Commercial Hotel owner Geoff Higgins said prior to the recent rain, in the nine years he has had the hotel there wouldn’t have been more than five inches.
He said truckloads of hay for stock feed repeatedly travel through the town, dams are dry and the river stopped running - ‘people are hurting’.
“It’s very dry here,” he said.
“They’ve got to try to hang on.”
NSW Nationals Senator John Williams has taken up the Bundarra community’s case for urgent drought relief.
Senator Williams sent a submission to the NSW Minister for Primary Industries Ian Macdonald as the first step towards a possible review of a decision by the National Rural Advisory Council to remove the area from Exceptional Circumstances.
“The area lost its EC status at the end of March, but property owners have told me they had never come out of the drought conditions they had been experiencing for many years,” Senator Williams said.
“I attended a meeting in Bundarra earlier this month and I could see in the faces of the farmers and their wives the impact the drought is having.
“No feed, creeks drying up, dams empty for the first time in memory, breeding stock sold off and stagnant water holes being pumped for domestic use face these people every day.

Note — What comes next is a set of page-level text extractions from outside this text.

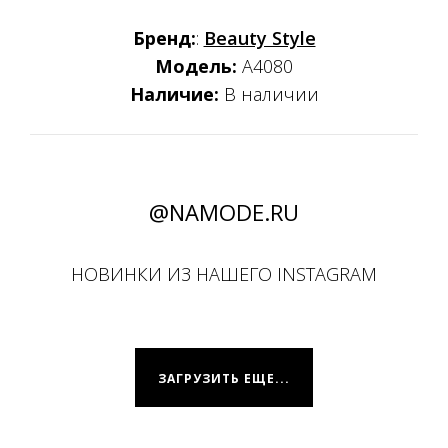
Бренд:
:
Beauty Style
Модель:
А4080
Наличие:
В наличии
@NAMODE.RU
НОВИНКИ ИЗ НАШЕГО INSTAGRAM
ЗАГРУЗИТЬ ЕЩЕ...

“Thirty-two farming families, local business houses, Bundarra Central School, health workers, clergy, the RSPCA and the New England Livestock Health and Pest Authority have all provided information and support for this submission.
“I am pushing for the National Rural Advisory Council to visit the Bundarra district and see first-hand the dire circumstances, and I am confident if it does this it will recommend the area be given EC status again.”